Cigna has specially committed $250 million of capital to Cigna Ventures to invest in transformative and innovative healthcare companies “that are unlocking new growth possibilities in healthcare and will bring improved care quality, affordability, choice, and greater simplicity to customers and clients,” officials said in a press release.

Cigna Ventures is particularly focused on companies across three strategic areas: insights and analytics; digital health and retail; and care delivery/management. Officials say the venture fund was created to help Cigna identify, assess and sponsor early-stage innovation ideas that warrant deeper exploration through focused pilot and test-and-learn activities with the goal of realizing meaningful business value.

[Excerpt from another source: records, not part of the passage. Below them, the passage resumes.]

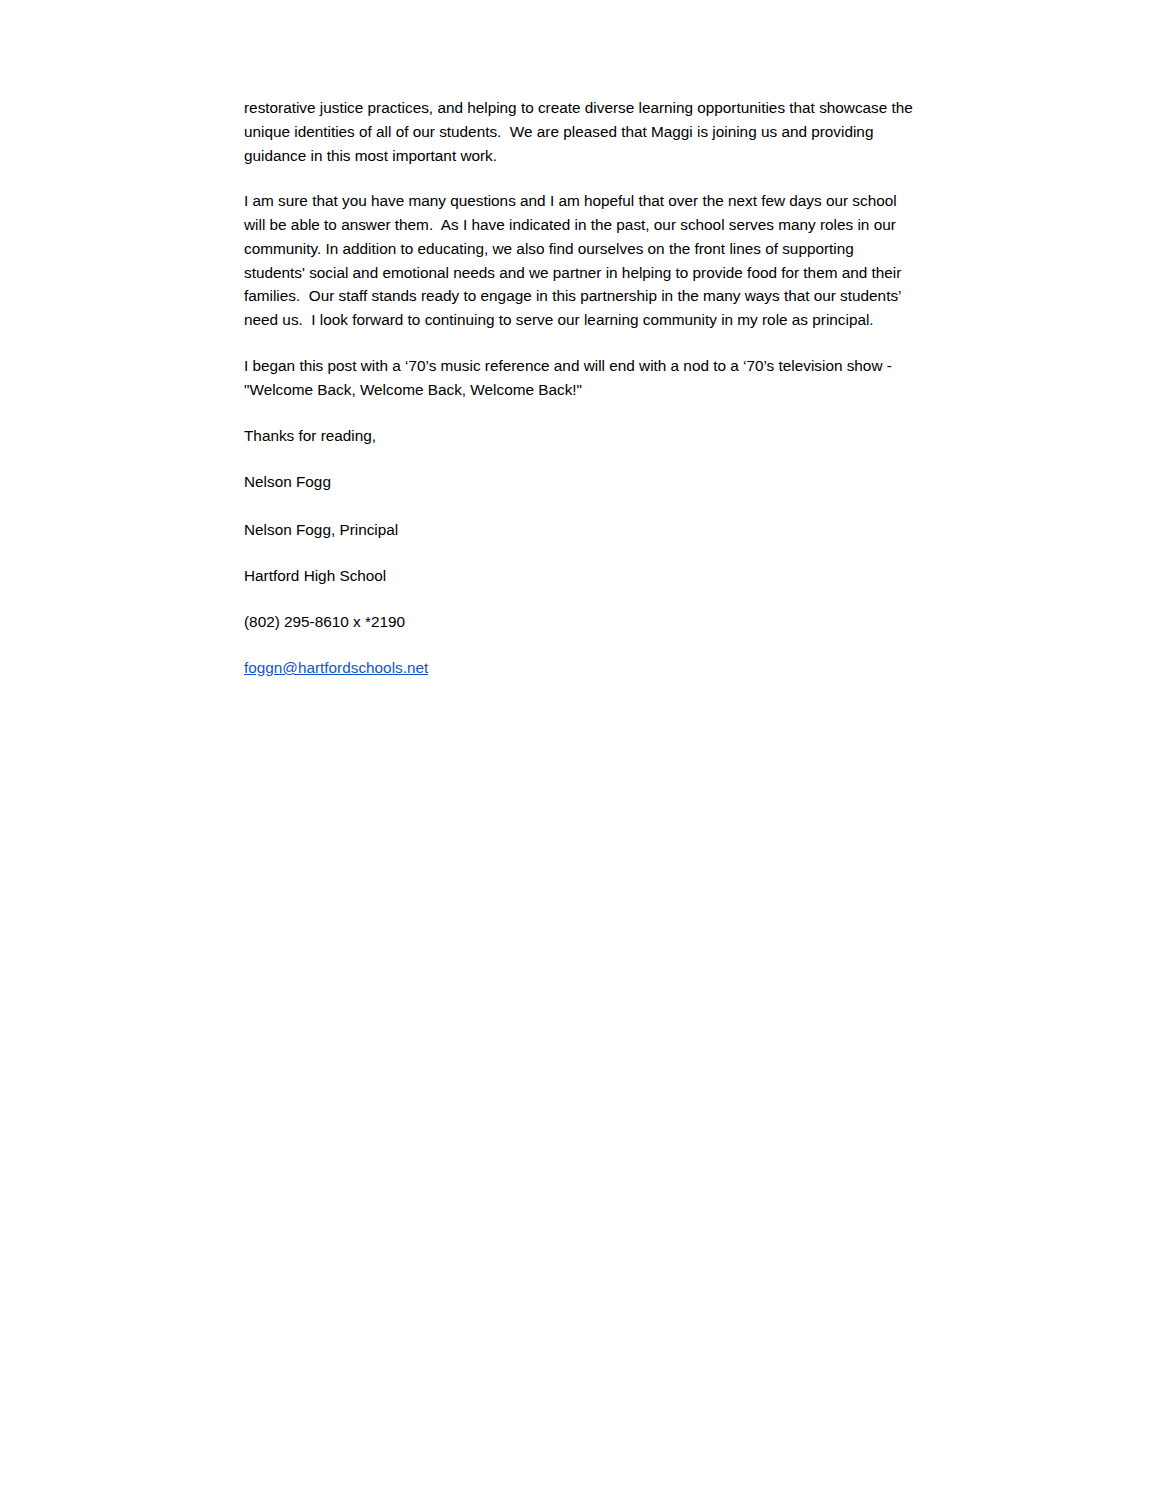restorative justice practices, and helping to create diverse learning opportunities that showcase the unique identities of all of our students. We are pleased that Maggi is joining us and providing guidance in this most important work.
I am sure that you have many questions and I am hopeful that over the next few days our school will be able to answer them. As I have indicated in the past, our school serves many roles in our community. In addition to educating, we also find ourselves on the front lines of supporting students' social and emotional needs and we partner in helping to provide food for them and their families. Our staff stands ready to engage in this partnership in the many ways that our students’ need us. I look forward to continuing to serve our learning community in my role as principal.
I began this post with a ‘70’s music reference and will end with a nod to a ‘70’s television show - "Welcome Back, Welcome Back, Welcome Back!"
Thanks for reading,
Nelson Fogg
Nelson Fogg, Principal
Hartford High School
(802) 295-8610 x *2190
foggn@hartfordschools.net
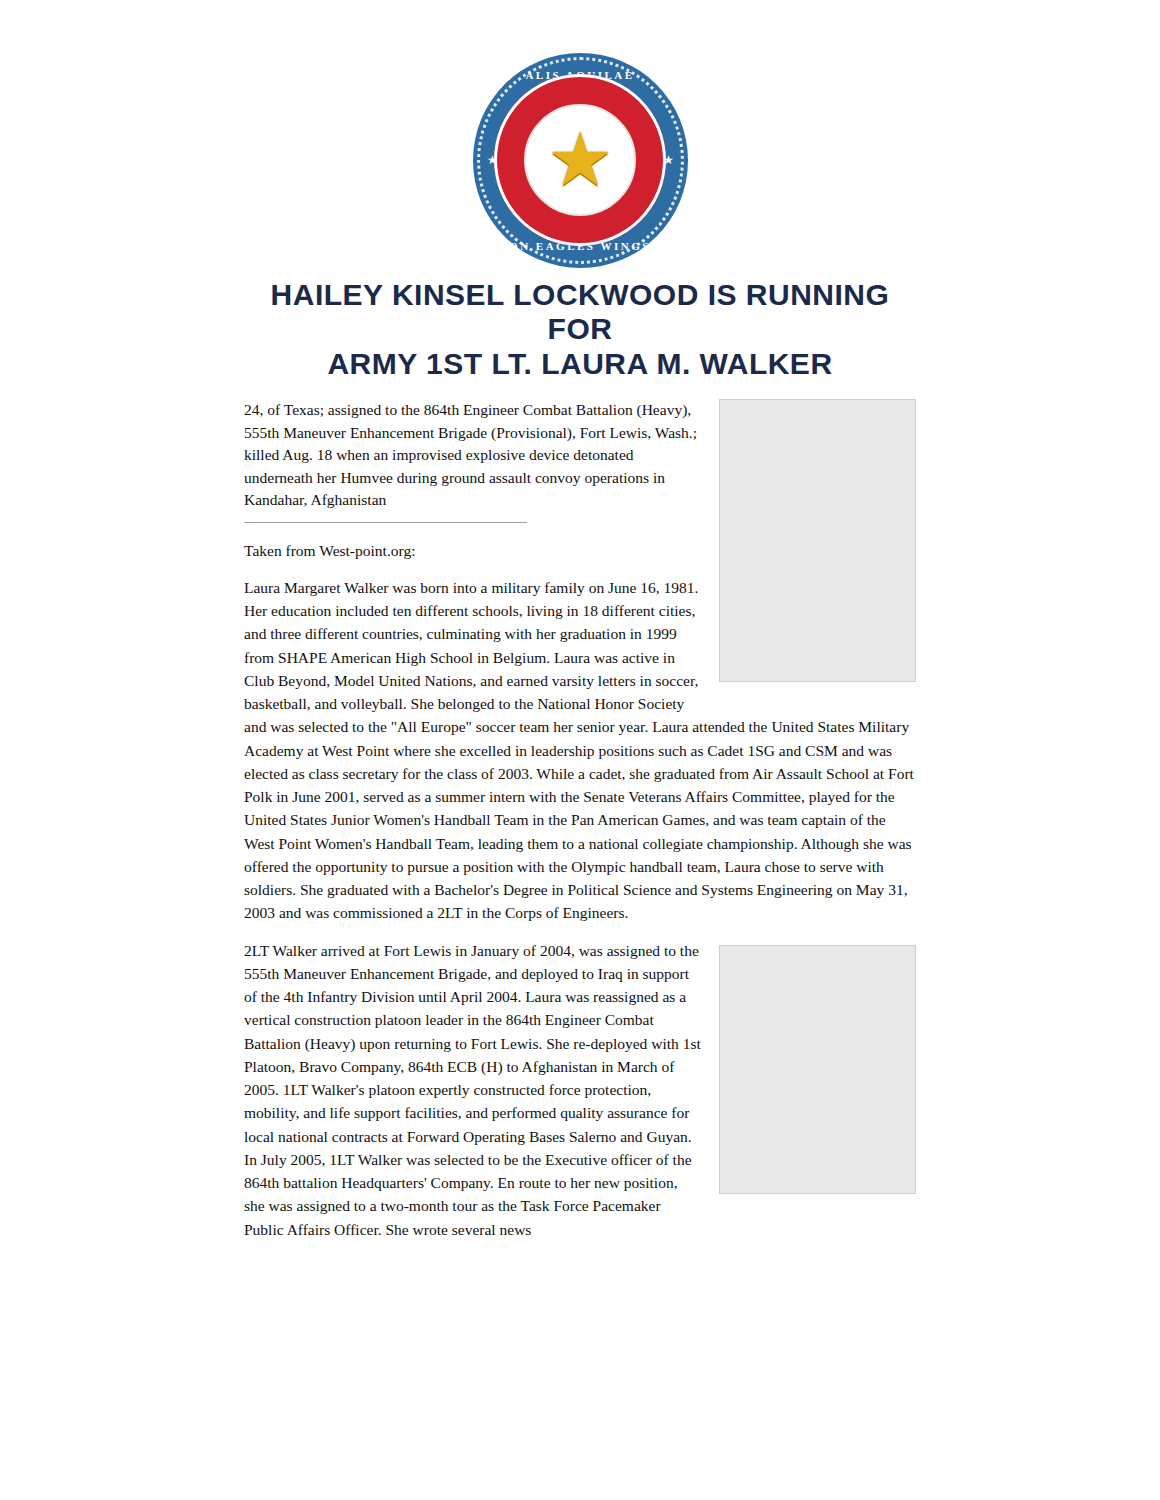Alis Aquilae On Eagles Wings ★ ★
★
Hailey Kinsel Lockwood is Running for
Army 1st Lt. Laura M. Walker
24, of Texas; assigned to the 864th Engineer Combat Battalion (Heavy), 555th Maneuver Enhancement Brigade (Provisional), Fort Lewis, Wash.; killed Aug. 18 when an improvised explosive device detonated underneath her Humvee during ground assault convoy operations in Kandahar, Afghanistan
Taken from West-point.org:
Laura Margaret Walker was born into a military family on June 16, 1981. Her education included ten different schools, living in 18 different cities, and three different countries, culminating with her graduation in 1999 from SHAPE American High School in Belgium. Laura was active in Club Beyond, Model United Nations, and earned varsity letters in soccer, basketball, and volleyball. She belonged to the National Honor Society and was selected to the "All Europe" soccer team her senior year. Laura attended the United States Military Academy at West Point where she excelled in leadership positions such as Cadet 1SG and CSM and was elected as class secretary for the class of 2003. While a cadet, she graduated from Air Assault School at Fort Polk in June 2001, served as a summer intern with the Senate Veterans Affairs Committee, played for the United States Junior Women's Handball Team in the Pan American Games, and was team captain of the West Point Women's Handball Team, leading them to a national collegiate championship. Although she was offered the opportunity to pursue a position with the Olympic handball team, Laura chose to serve with soldiers. She graduated with a Bachelor's Degree in Political Science and Systems Engineering on May 31, 2003 and was commissioned a 2LT in the Corps of Engineers.
2LT Walker arrived at Fort Lewis in January of 2004, was assigned to the 555th Maneuver Enhancement Brigade, and deployed to Iraq in support of the 4th Infantry Division until April 2004. Laura was reassigned as a vertical construction platoon leader in the 864th Engineer Combat Battalion (Heavy) upon returning to Fort Lewis. She re-deployed with 1st Platoon, Bravo Company, 864th ECB (H) to Afghanistan in March of 2005. 1LT Walker's platoon expertly constructed force protection, mobility, and life support facilities, and performed quality assurance for local national contracts at Forward Operating Bases Salerno and Guyan. In July 2005, 1LT Walker was selected to be the Executive officer of the 864th battalion Headquarters' Company. En route to her new position, she was assigned to a two-month tour as the Task Force Pacemaker Public Affairs Officer. She wrote several news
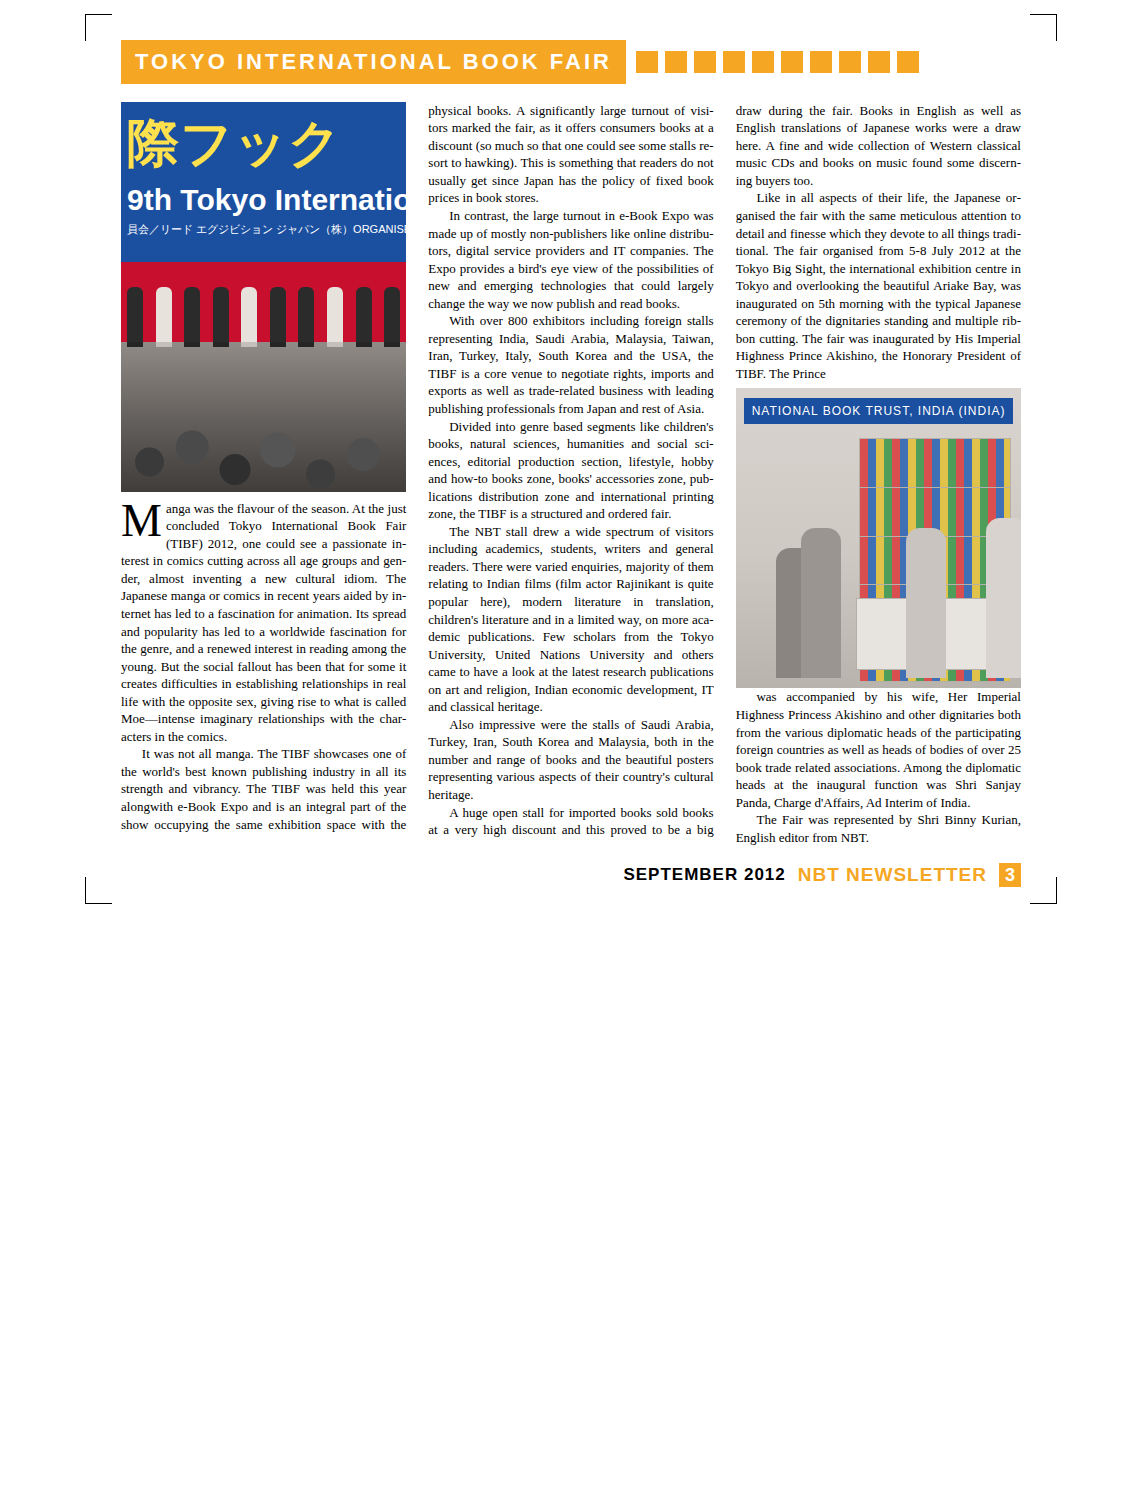TOKYO INTERNATIONAL BOOK FAIR
際フック
9th Tokyo International Book
員会／リード エグジビション ジャパン（株）ORGANISED BY: TIBF EXECUTIVE COM
Manga was the flavour of the season. At the just concluded Tokyo International Book Fair (TIBF) 2012, one could see a passionate interest in comics cutting across all age groups and gender, almost inventing a new cultural idiom. The Japanese manga or comics in recent years aided by internet has led to a fascination for animation. Its spread and popularity has led to a worldwide fascination for the genre, and a renewed interest in reading among the young. But the social fallout has been that for some it creates difficulties in establishing relationships in real life with the opposite sex, giving rise to what is called Moe—intense imaginary relationships with the characters in the comics.
It was not all manga. The TIBF showcases one of the world's best known publishing industry in all its strength and vibrancy. The TIBF was held this year alongwith e-Book Expo and is an integral part of the show occupying the same exhibition space with the physical books. A significantly large turnout of visitors marked the fair, as it offers consumers books at a discount (so much so that one could see some stalls resort to hawking). This is something that readers do not usually get since Japan has the policy of fixed book prices in book stores.
In contrast, the large turnout in e-Book Expo was made up of mostly non-publishers like online distributors, digital service providers and IT companies. The Expo provides a bird's eye view of the possibilities of new and emerging technologies that could largely change the way we now publish and read books.
With over 800 exhibitors including foreign stalls representing India, Saudi Arabia, Malaysia, Taiwan, Iran, Turkey, Italy, South Korea and the USA, the TIBF is a core venue to negotiate rights, imports and exports as well as trade-related business with leading publishing professionals from Japan and rest of Asia.
Divided into genre based segments like children's books, natural sciences, humanities and social sciences, editorial production section, lifestyle, hobby and how-to books zone, books' accessories zone, publications distribution zone and international printing zone, the TIBF is a structured and ordered fair.
The NBT stall drew a wide spectrum of visitors including academics, students, writers and general readers. There were varied enquiries, majority of them relating to Indian films (film actor Rajinikant is quite popular here), modern literature in translation, children's literature and in a limited way, on more academic publications. Few scholars from the Tokyo University, United Nations University and others came to have a look at the latest research publications on art and religion, Indian economic development, IT and classical heritage.
Also impressive were the stalls of Saudi Arabia, Turkey, Iran, South Korea and Malaysia, both in the number and range of books and the beautiful posters representing various aspects of their country's cultural heritage.
A huge open stall for imported books sold books at a very high discount and this proved to be a big draw during the fair. Books in English as well as English translations of Japanese works were a draw here. A fine and wide collection of Western classical music CDs and books on music found some discerning buyers too.
Like in all aspects of their life, the Japanese organised the fair with the same meticulous attention to detail and finesse which they devote to all things traditional. The fair organised from 5-8 July 2012 at the Tokyo Big Sight, the international exhibition centre in Tokyo and overlooking the beautiful Ariake Bay, was inaugurated on 5th morning with the typical Japanese ceremony of the dignitaries standing and multiple ribbon cutting. The fair was inaugurated by His Imperial Highness Prince Akishino, the Honorary President of TIBF. The Prince
NATIONAL BOOK TRUST, INDIA (INDIA)
was accompanied by his wife, Her Imperial Highness Princess Akishino and other dignitaries both from the various diplomatic heads of the participating foreign countries as well as heads of bodies of over 25 book trade related associations. Among the diplomatic heads at the inaugural function was Shri Sanjay Panda, Charge d'Affairs, Ad Interim of India.
The Fair was represented by Shri Binny Kurian, English editor from NBT.
SEPTEMBER 2012 NBT NEWSLETTER 3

“Cigna’s commitment to improving the health, well-being and sense of security of the people we serve is at the front and center of everything we do,” Tom Richards, senior vice president and global lead, strategy and business development at Cigna, said in a statement. “The venture fund will enable us to drive innovation beyond our existing core business operations, and incubate new ideas, opportunities and relationships that have the potential for long-term business growth and to help our customers.”

As an article in Bloomberg noted, “Health insurers have been starting venture-capital arms to find new ideas to improve their businesses and generate financial returns. UnitedHealth Group Inc., the biggest health insurer, said in November that its Optum unit was creating a venture arm with $250 million in funds. Humana Inc., Kaiser Permanente, and a group of Blue Cross and Blue Shield insurers all have venture units.”

According to officials, the venture fund builds on Cigna's existing venture activity, including collaboration with five venture capital partners and an equal number of existing direct investments. These include leading the C1 round of financing with Omada Health, investments in Prognos, Contessa Health, MDLIVE and Cricket Health.